My Story Starting a $400K/Year Handcrafted Furniture Business - patwalls
https://www.starterstory.com/start-handmade-furniture-business
======
wahern
Key moments:

> [A friend] invited me to stay with her and her family who had a billiard
> manufacturer in Ontario in a town called Goderich. This is where we set out
> on a novice adventure to build this chair. We had paper sketches and cheap
> Walmart mock-ups of the seat and that began a year and a half process that I
> thought would take 3 months.

> The next day I flew to San Diego to display the chairs at a tradeshow. A
> friend at Bradley Mountain, a company that makes wax canvas accessories,
> helped me get in.

He bombed at that trade show, but it was an opportunity to fail and,
presumably, to learn how trade shows worked.

> The following year, I attended the Liberty Fairs show in Las Vegas. Later,
> to my surprise, this trade show proved to be a success and a catalyst in
> moving the company forward. I was written up in many publications such as GQ
> and landed several stores across the USA and internationally.
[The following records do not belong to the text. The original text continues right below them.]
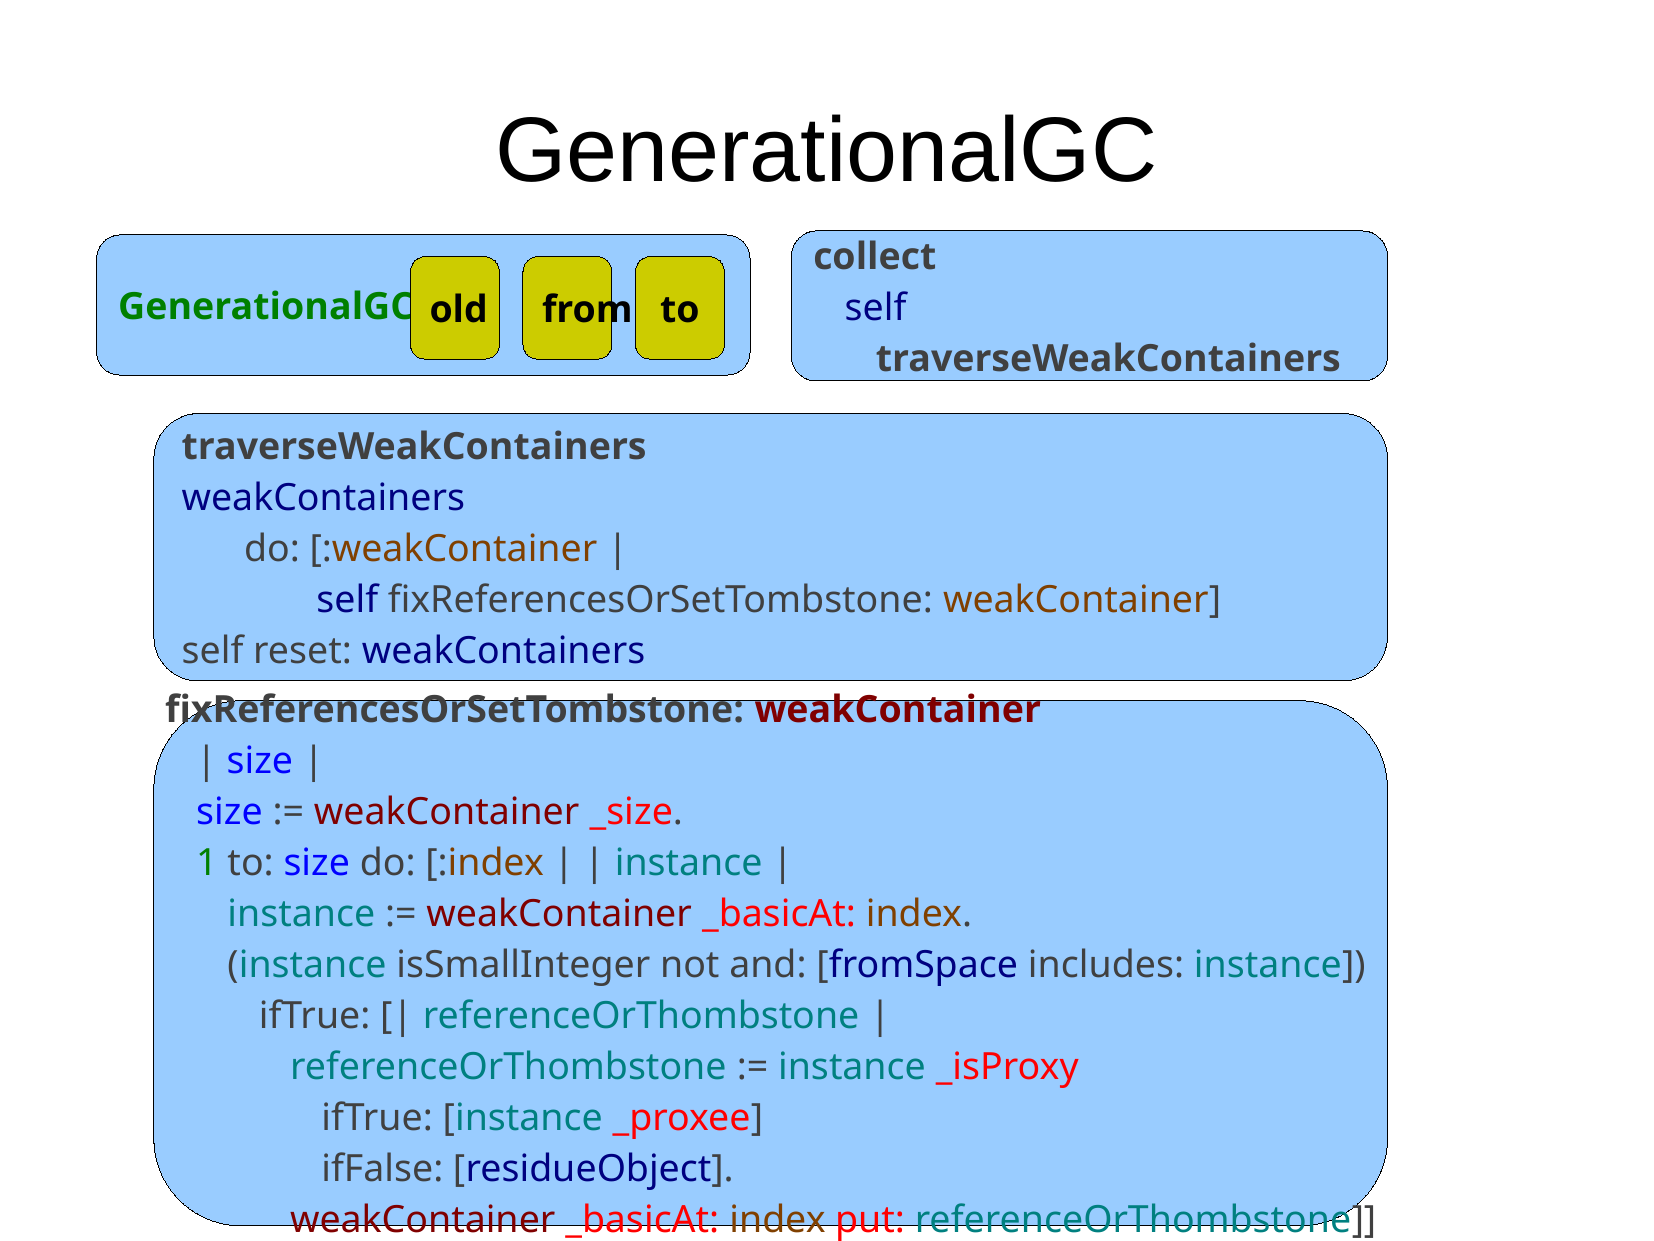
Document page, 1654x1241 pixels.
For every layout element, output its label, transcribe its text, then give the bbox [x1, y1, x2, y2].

text_box from [522, 256, 612, 360]
text_box old [410, 256, 500, 360]
text_box GenerationalGC [143, 91, 1511, 209]
text_box traverseWeakContainers weakContainers do: [:weakContainer | self fixReferencesOrSetTombstone: weakContainer] self reset: weakContainers [153, 413, 1388, 681]
text_box collect self traverseWeakContainers [791, 230, 1388, 381]
text_box GenerationalGC [96, 234, 751, 376]
text_box fixReferencesOrSetTombstone: weakContainer | size | size := weakContainer _size. 1 to: size do: [:index | | instance | instance := weakContainer _basicAt: index. (instance isSmallInteger not and: [fromSpace includes: instance]) ifTrue: [| referenceOrThombstone | referenceOrThombstone := instance _isProxy ifTrue: [instance _proxee] ifFalse: [residueObject]. weakContainer _basicAt: index put: referenceOrThombstone]] [153, 700, 1388, 1226]
text_box to [635, 256, 725, 360]
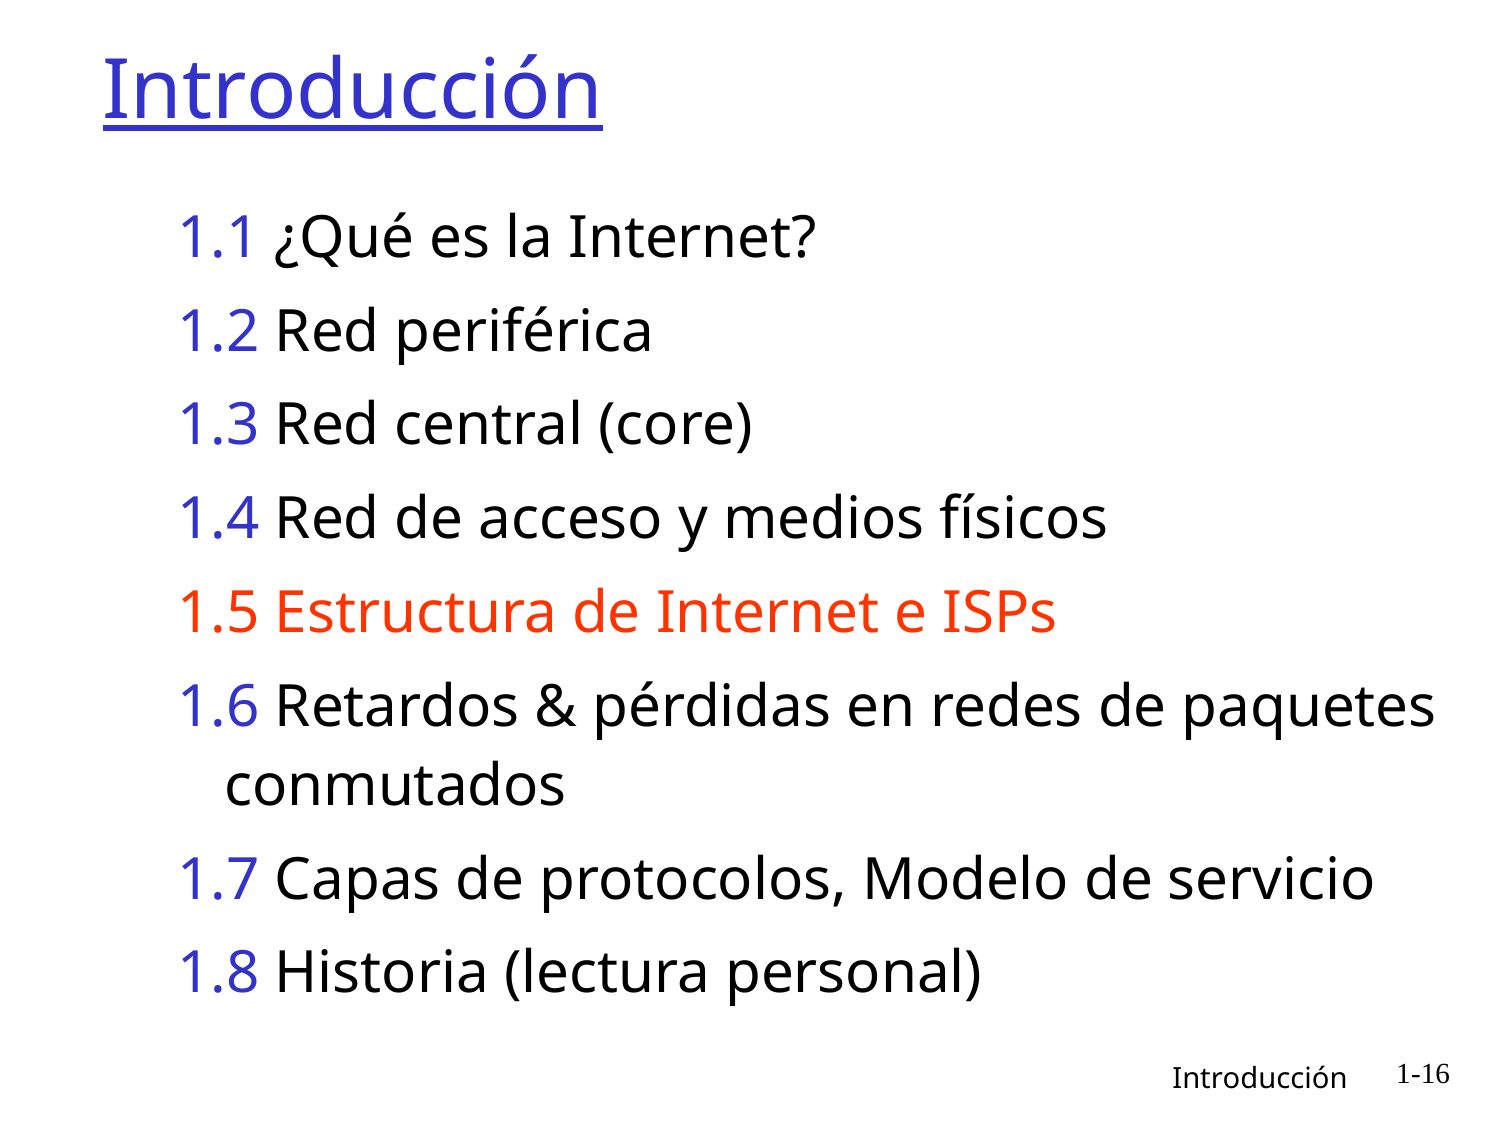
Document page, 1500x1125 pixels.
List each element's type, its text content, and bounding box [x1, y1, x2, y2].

> I landed a deal with Neiman Marcus as a direct result of my own effort and
> new confidence simply by cold calling them.

His legitimate confidence seems quite clearly an _indirect_ result of his two
friends providing opportunities to learn about manufacturing and sales.

The rest of the story is typical for everybody, whether they ultimately
succeed or not--trial + error, tenacity, luck. Luck is random, but having
friends and mentors plugged into the system substitutes for alot of luck.